What is expected — Up to and including the line with "### Data Collection", reproduce the listing below exactly, beginning at its first line.

Supplied material —
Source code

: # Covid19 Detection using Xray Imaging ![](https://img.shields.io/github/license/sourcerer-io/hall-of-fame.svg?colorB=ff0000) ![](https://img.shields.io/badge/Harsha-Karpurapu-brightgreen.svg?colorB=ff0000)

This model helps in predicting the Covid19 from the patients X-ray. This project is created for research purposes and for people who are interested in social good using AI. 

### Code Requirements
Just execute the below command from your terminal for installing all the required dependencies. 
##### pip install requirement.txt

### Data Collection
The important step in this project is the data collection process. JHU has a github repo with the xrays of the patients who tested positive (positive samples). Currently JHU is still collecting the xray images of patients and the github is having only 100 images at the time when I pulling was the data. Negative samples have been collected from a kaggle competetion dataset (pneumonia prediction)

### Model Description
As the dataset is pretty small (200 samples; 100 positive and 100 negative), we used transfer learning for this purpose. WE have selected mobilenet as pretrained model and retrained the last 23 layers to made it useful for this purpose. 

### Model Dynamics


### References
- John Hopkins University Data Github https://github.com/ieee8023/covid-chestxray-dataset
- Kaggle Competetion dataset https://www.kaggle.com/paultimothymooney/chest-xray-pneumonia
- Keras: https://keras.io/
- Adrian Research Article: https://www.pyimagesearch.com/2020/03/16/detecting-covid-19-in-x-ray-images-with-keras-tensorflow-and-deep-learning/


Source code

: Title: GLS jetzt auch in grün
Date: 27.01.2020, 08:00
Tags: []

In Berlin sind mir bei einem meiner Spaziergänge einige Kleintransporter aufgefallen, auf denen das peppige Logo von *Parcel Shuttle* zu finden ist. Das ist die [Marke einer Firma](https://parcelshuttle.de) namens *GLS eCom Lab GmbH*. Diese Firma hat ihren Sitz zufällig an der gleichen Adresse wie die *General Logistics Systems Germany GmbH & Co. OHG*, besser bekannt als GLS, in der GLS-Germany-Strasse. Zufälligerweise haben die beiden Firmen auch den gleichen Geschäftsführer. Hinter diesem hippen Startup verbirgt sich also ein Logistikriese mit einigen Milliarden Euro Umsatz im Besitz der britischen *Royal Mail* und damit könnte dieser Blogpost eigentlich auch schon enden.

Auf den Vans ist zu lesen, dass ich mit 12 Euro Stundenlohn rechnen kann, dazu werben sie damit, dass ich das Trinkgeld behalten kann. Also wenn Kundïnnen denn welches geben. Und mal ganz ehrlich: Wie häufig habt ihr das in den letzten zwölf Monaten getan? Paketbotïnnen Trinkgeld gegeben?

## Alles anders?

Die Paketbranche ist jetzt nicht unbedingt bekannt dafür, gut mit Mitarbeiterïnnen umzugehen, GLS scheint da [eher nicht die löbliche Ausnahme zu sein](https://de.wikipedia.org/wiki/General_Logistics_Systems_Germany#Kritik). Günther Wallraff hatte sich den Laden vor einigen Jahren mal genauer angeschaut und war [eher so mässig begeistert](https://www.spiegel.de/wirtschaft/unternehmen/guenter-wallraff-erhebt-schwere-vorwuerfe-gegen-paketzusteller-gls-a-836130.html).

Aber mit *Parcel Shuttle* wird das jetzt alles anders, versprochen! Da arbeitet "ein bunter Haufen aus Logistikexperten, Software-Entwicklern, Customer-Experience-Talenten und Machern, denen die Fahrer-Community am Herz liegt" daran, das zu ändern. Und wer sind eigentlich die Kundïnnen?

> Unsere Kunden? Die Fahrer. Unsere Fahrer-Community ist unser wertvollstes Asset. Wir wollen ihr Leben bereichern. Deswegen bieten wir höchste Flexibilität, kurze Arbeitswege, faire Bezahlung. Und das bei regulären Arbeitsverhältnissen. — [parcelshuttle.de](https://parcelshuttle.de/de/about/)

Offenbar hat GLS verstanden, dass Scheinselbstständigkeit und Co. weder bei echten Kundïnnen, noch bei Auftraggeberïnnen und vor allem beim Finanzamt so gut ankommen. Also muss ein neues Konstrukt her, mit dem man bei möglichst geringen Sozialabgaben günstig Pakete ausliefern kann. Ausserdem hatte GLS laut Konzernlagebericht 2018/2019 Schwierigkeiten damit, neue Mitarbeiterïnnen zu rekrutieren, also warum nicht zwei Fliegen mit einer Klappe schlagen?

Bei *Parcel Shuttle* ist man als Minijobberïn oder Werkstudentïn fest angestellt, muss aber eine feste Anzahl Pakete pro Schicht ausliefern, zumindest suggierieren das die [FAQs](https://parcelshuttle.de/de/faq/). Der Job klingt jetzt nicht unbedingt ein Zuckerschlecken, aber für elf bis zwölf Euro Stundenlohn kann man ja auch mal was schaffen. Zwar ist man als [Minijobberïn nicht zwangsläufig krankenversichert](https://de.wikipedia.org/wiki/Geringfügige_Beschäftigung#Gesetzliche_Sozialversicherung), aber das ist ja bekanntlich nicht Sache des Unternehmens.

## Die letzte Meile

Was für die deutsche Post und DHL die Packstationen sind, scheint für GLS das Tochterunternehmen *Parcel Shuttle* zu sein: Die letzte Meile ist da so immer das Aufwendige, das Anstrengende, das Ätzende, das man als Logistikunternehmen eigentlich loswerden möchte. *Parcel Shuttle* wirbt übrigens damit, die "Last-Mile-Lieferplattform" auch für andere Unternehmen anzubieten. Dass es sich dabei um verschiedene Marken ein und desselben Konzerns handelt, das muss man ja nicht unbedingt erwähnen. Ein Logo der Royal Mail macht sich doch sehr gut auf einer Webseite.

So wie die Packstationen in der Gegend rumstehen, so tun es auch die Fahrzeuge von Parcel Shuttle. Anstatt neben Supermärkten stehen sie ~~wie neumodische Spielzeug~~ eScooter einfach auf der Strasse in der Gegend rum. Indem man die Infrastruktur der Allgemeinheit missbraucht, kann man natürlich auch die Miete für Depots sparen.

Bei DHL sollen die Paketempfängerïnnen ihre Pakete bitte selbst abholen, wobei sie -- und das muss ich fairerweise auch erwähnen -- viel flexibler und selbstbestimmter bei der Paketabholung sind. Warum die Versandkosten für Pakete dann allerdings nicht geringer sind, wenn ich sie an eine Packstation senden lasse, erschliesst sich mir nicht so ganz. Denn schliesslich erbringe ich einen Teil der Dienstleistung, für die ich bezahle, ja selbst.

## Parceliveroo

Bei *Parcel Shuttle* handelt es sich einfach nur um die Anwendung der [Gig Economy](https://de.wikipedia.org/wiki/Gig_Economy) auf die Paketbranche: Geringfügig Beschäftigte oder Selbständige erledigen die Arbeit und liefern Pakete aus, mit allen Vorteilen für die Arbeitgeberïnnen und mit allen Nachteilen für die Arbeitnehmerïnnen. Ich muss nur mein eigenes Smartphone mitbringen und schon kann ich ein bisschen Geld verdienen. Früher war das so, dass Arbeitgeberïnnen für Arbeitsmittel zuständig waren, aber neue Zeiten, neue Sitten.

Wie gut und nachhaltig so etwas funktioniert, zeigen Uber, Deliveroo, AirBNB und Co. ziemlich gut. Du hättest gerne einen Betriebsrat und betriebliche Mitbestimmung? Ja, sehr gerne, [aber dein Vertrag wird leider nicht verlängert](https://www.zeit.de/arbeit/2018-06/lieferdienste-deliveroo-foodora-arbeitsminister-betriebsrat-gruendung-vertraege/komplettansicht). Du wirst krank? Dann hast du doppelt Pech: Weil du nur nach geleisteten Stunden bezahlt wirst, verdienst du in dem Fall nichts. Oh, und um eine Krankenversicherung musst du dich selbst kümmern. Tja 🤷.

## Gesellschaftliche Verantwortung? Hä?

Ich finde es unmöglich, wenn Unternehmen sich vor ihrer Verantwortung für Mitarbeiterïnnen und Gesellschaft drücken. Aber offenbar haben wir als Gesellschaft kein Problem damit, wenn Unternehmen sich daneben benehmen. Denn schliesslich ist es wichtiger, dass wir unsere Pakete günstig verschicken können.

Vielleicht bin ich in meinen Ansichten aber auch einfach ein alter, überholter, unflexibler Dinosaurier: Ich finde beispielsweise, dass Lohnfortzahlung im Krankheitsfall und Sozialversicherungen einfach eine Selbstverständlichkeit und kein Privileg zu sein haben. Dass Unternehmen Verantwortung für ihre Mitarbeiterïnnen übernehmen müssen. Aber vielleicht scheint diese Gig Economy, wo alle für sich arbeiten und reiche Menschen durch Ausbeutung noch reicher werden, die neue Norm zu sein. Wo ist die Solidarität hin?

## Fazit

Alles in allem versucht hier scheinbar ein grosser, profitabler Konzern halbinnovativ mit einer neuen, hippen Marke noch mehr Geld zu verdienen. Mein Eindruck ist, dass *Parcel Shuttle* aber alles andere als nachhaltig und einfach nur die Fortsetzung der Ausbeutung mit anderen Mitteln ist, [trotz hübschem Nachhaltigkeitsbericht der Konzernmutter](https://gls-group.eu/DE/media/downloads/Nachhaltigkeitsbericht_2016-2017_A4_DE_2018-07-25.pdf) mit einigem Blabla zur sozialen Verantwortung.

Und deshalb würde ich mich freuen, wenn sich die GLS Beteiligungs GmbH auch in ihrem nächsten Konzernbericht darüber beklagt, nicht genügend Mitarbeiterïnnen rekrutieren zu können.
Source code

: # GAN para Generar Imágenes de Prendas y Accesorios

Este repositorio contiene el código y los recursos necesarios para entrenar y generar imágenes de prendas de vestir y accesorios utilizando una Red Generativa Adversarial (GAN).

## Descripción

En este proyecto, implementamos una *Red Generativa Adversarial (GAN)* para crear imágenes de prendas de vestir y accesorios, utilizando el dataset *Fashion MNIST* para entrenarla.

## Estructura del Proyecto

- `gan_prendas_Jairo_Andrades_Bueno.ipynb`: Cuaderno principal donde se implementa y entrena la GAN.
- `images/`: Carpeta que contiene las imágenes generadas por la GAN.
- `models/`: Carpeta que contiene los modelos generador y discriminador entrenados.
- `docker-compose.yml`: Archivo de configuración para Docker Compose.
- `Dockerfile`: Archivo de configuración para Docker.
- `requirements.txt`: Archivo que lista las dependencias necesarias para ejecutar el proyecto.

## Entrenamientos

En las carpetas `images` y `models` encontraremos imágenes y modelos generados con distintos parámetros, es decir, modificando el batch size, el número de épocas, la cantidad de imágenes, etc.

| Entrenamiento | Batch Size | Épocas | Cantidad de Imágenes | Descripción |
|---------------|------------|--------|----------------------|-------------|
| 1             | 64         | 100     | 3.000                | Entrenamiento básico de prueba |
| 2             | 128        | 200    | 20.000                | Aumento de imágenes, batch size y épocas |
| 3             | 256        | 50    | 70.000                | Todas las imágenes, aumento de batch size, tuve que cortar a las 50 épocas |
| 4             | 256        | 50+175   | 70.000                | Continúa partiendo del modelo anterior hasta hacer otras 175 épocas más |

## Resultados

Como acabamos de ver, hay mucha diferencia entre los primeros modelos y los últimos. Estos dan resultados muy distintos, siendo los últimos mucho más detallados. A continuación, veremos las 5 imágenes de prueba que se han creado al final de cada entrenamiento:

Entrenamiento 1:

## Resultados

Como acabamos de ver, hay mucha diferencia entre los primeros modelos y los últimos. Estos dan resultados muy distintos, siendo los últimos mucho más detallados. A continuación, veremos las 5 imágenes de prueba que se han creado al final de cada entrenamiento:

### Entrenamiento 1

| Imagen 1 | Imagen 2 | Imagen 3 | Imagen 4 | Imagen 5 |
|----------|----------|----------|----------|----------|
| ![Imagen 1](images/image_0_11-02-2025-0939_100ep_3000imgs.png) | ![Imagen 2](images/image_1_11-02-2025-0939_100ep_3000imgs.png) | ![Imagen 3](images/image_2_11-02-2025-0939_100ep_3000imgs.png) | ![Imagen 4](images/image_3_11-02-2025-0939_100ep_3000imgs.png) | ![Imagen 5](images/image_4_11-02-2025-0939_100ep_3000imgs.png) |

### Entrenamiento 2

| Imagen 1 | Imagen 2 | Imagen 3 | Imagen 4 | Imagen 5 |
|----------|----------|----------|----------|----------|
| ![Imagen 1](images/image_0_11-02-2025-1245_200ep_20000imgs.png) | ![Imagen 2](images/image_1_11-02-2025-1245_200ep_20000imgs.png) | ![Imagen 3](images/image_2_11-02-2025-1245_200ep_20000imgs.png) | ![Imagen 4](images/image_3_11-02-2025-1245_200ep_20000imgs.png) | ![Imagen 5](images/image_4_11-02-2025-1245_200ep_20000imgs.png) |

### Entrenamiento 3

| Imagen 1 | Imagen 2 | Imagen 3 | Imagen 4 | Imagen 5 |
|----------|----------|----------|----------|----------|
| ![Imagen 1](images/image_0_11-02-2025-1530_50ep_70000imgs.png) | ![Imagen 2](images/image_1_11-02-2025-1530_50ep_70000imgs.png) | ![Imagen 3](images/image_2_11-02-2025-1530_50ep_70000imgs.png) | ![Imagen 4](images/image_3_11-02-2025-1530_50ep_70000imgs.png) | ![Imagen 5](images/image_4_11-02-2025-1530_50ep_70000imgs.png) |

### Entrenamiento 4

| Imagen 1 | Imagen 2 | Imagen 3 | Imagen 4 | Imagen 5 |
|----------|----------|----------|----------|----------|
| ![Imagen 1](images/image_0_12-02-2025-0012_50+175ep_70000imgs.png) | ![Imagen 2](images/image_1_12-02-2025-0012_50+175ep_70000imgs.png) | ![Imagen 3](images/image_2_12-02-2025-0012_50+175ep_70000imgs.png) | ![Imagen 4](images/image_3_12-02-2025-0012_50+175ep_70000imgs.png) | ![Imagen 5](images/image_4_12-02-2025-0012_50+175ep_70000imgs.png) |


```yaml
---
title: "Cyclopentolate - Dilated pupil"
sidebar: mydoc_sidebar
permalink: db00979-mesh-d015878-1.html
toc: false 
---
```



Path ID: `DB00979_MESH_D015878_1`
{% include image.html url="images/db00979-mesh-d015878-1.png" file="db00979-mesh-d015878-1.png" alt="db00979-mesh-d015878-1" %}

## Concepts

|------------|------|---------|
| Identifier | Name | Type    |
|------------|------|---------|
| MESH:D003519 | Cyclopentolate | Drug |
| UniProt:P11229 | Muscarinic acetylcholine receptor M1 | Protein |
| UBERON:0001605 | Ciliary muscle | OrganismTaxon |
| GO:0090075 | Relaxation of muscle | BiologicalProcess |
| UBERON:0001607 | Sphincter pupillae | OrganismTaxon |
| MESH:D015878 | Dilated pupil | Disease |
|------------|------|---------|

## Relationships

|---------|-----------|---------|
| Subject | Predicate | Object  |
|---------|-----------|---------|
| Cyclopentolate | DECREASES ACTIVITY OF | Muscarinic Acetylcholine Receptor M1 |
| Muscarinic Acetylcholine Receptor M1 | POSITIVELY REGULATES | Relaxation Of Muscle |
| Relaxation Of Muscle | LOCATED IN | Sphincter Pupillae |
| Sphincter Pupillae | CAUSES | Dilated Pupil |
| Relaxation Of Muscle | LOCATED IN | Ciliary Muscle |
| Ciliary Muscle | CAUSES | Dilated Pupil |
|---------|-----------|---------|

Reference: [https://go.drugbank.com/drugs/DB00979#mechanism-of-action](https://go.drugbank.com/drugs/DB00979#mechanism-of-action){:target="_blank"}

Answer for this exercise —
Source code

: # Covid19 Detection using Xray Imaging ![](https://img.shields.io/github/license/sourcerer-io/hall-of-fame.svg?colorB=ff0000) ![](https://img.shields.io/badge/Harsha-Karpurapu-brightgreen.svg?colorB=ff0000)

This model helps in predicting the Covid19 from the patients X-ray. This project is created for research purposes and for people who are interested in social good using AI. 

### Code Requirements
Just execute the below command from your terminal for installing all the required dependencies. 
##### pip install requirement.txt

### Data Collection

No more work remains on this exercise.